Alla fine l’arto fu suturato per poter creare un moncone agevole per l’alloggiamento della protesi.
Qui sono interventi dei tecnici ortopedici: hanno realizzato la protesi – su misura – durante il periodo intraoperatorio, con la cavalla ancora sedata.
Una volta accertato la corretta tenuta della protesi Cipollina è stata svegliata, gradualmente.
È stato straordinario: una volta terminato l’effetto dell’anestesia Cipollina si è tirata su da sola, caricando il peso sull’arto protesizzato, muovendo i primi passi a pochi minuti della fine dell’intervento e mostrando subito ottimo appetito e mobilità.
Dopo un paio di giorni era già libera sul prato con i suoi amici, le medicazioni non presentavano nessun segno di infezione.
La protesi abbisognò di qualche adattamento con la sempre generosissima disponibilità di Marco Avaro (Marco donò a Cipollina la sua nuova gamba, il proprio ingegno e tutto il tempo che Cipollina gli chiedeva e molto di più, seguendola anche nel decorso post-operatorio).
Una sera di dicembre però, due mesi dopo l’intervento, Cipollina chiamò: stava male. Era una colica e venne subito trattata con il protocollo consueto.
Ci chiediamo ancora oggi se fu fatalità, sfortuna, o trascuratezza ma la reale urgenza della richiesta dell’intervento verso il veterinario che si era dato disponibile per seguirla non fu percepita nella sua gravità.

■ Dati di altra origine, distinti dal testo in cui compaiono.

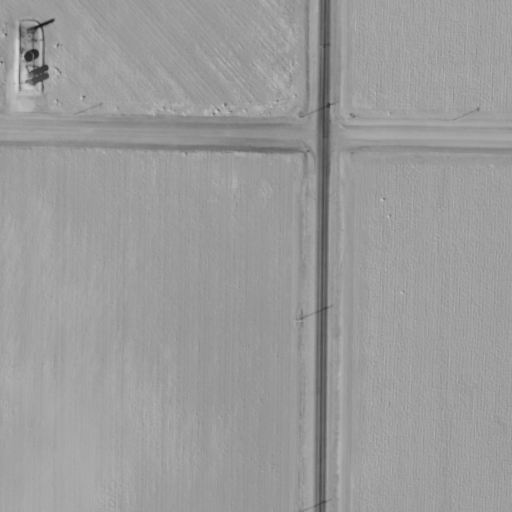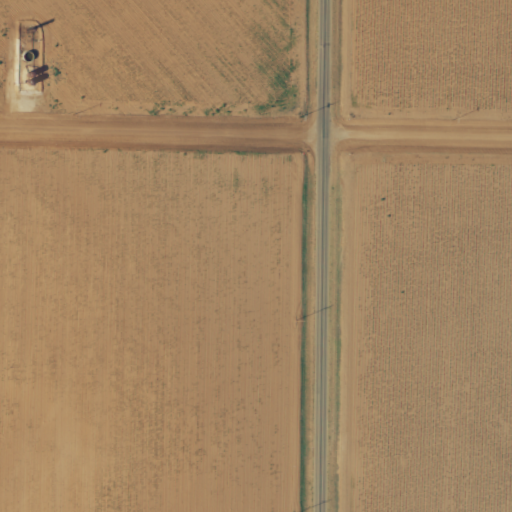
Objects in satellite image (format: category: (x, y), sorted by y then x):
road: (255, 154)
road: (325, 255)
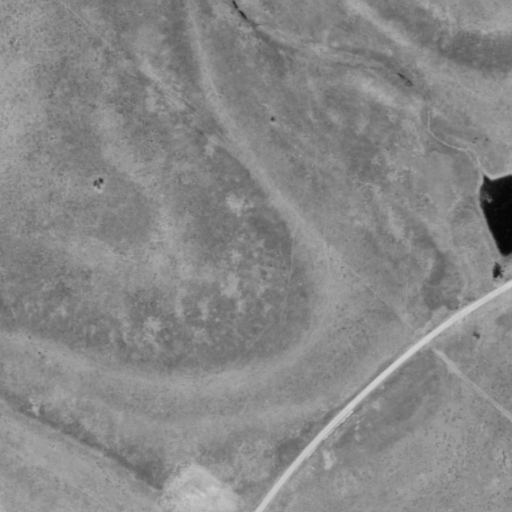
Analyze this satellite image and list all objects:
railway: (373, 384)
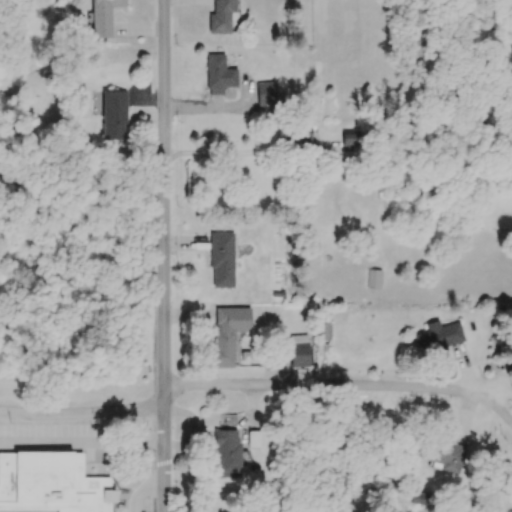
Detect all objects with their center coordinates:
building: (224, 16)
building: (105, 17)
building: (221, 75)
building: (267, 95)
building: (116, 116)
building: (295, 133)
building: (352, 140)
road: (239, 149)
road: (165, 256)
building: (223, 260)
building: (375, 279)
building: (325, 332)
building: (227, 335)
building: (439, 338)
building: (301, 357)
road: (324, 384)
road: (498, 394)
road: (84, 409)
road: (498, 410)
building: (255, 440)
road: (83, 444)
building: (228, 447)
building: (443, 455)
building: (50, 484)
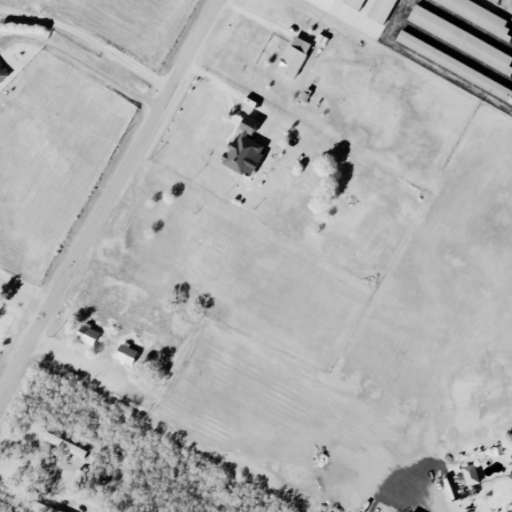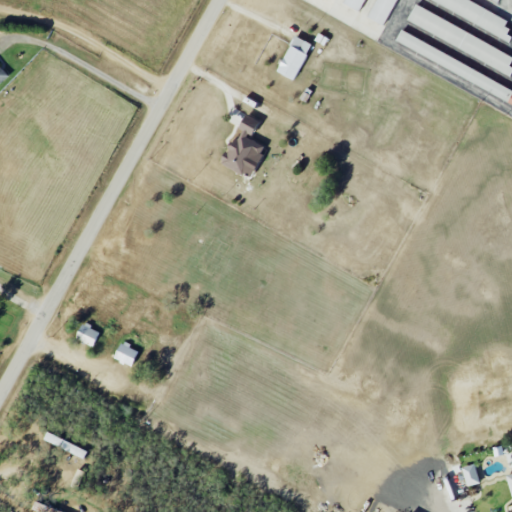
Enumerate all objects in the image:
building: (356, 4)
building: (381, 10)
building: (476, 15)
road: (359, 16)
road: (89, 37)
building: (460, 39)
road: (82, 58)
building: (293, 58)
road: (434, 58)
building: (2, 74)
building: (242, 147)
road: (109, 195)
building: (86, 334)
building: (126, 353)
building: (470, 474)
building: (509, 482)
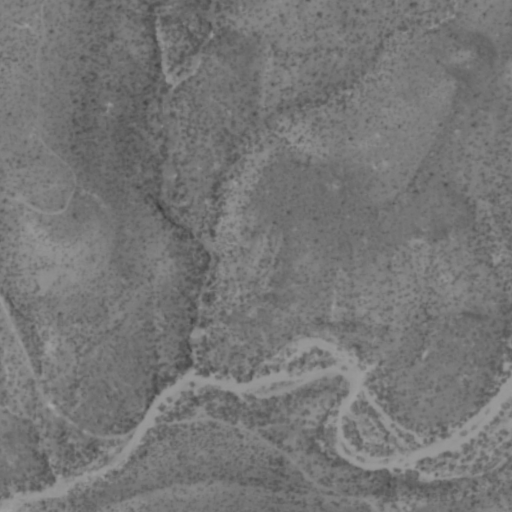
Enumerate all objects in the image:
road: (29, 343)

I volontari si alternarono angosciati fra il telefono e l’assistenza a Cipollina cercando amorevolmente di tranquillizzarla nell’attesa del suo veterinario.
Ma ad un certo punto Cipollina rinunciò ad aspettare.
E fermò il suo cuore.
Svuotando in un sol colpo tutti i nostri.
Cipollina, che aveva superato con così tanta forza una prova enorme come l’amputazione di un arto e che riusciva a condurre una vita serena con la sua protesi, se ne era andata così, lasciandoci senza un congedo e senza la risposta a quell’unico perché. Cippi, la “nata per unire le persone”, come le scriveva Marco, era morta facendoci stringere tutti forte in un abbraccio di assoluta disperazione.